Justice Jackson Really Does Not Like Munsingwear Vacatur

Last week, when the Supreme Court dismissed Acheson Hotels v. Laufer on mootness grounds, Justice Jackson wrote separately to note her objection to the Court’s established practice under United States v. Munsingwear of vacating the decision below when a case has been rendered moot due to the unilateral action of the prevailing party. In Acheson Hotel, the plaintiff had prevailed in the U.S. Court of Appeals for the First Circuit, but then voluntary dismissed her claims after the Court granted certiorari (and her lawyer ended up in a bit of trouble).

Justice Jackson only concurred in the judgment. While she agreed that Acheson Hotels had become moot,  she wrote separately to note her objection to granting Munsingwear vacatur as a matter of course. While acknowledging that this is the Court’s “estalibhsed practice,” Justice Jackson argued that “when mootness ends an appeal, the question of what to do with the lower court’s judgment, if anything, raises a separate issue that must be addressed separately.” Instead of vacating the lower court judgement automatically once the case is rendered moot, Justice Jackson suggested, there should be some showing that vacatur is equitable in the given case.

On today’s orders list, the Supreme Court GVR’d (granted, vacated and remanded) three separate cases in which lower court injunctions had been rendered moot.
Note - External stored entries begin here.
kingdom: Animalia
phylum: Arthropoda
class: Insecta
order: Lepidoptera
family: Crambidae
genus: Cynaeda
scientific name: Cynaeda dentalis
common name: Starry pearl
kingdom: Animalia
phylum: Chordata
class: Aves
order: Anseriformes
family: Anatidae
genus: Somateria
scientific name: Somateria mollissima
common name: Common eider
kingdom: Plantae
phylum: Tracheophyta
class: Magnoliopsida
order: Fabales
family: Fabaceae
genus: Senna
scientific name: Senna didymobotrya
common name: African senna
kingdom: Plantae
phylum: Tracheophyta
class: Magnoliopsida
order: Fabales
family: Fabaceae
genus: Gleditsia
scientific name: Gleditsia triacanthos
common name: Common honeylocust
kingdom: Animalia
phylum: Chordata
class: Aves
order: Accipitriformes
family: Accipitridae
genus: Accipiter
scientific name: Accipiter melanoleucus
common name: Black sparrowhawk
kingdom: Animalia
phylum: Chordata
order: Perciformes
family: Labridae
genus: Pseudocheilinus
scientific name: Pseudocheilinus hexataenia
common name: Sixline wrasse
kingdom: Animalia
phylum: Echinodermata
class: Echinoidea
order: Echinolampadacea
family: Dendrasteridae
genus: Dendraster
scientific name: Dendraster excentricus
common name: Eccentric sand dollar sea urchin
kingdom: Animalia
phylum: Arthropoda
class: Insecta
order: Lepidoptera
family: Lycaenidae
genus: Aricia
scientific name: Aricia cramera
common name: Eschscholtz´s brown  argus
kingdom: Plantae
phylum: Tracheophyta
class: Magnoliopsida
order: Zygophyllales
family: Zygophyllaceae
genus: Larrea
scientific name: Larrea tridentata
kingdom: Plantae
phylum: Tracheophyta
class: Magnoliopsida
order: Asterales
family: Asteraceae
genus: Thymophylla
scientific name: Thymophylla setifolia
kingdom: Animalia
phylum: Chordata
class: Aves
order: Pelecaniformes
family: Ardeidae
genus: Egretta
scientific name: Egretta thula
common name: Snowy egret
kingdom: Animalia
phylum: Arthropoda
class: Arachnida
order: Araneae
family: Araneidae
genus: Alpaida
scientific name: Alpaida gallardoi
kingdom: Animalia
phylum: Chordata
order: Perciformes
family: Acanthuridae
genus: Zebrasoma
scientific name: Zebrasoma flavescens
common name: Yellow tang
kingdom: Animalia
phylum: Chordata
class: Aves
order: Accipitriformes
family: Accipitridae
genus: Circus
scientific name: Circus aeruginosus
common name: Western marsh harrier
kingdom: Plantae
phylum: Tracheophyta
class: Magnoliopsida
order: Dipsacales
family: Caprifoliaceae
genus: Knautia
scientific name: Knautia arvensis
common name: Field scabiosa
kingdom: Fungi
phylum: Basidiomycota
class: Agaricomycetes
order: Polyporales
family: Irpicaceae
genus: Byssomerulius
Justice Jackson concurred separately on each order to repeat her objectrion to automatic vacatur. Thus, in Payne v. Biden, Justice Jackson noted:

Although I would require that the party seeking vacatur establish equitable entitlement to that remedy, I accede to vacatur here based on the Court’s established practice when the mootness occurs through the unilateral action of the party that prevailed in the lower court. See Acheson Hotels, LLC v. Laufer, 601 U. S. ___ (2023) (Jackson, J., concurring in the judgment).

A similar, though shorter, concurrence also accompanied the orders in Biden v. Feds for Medical Freedom and Kendall v. Doster.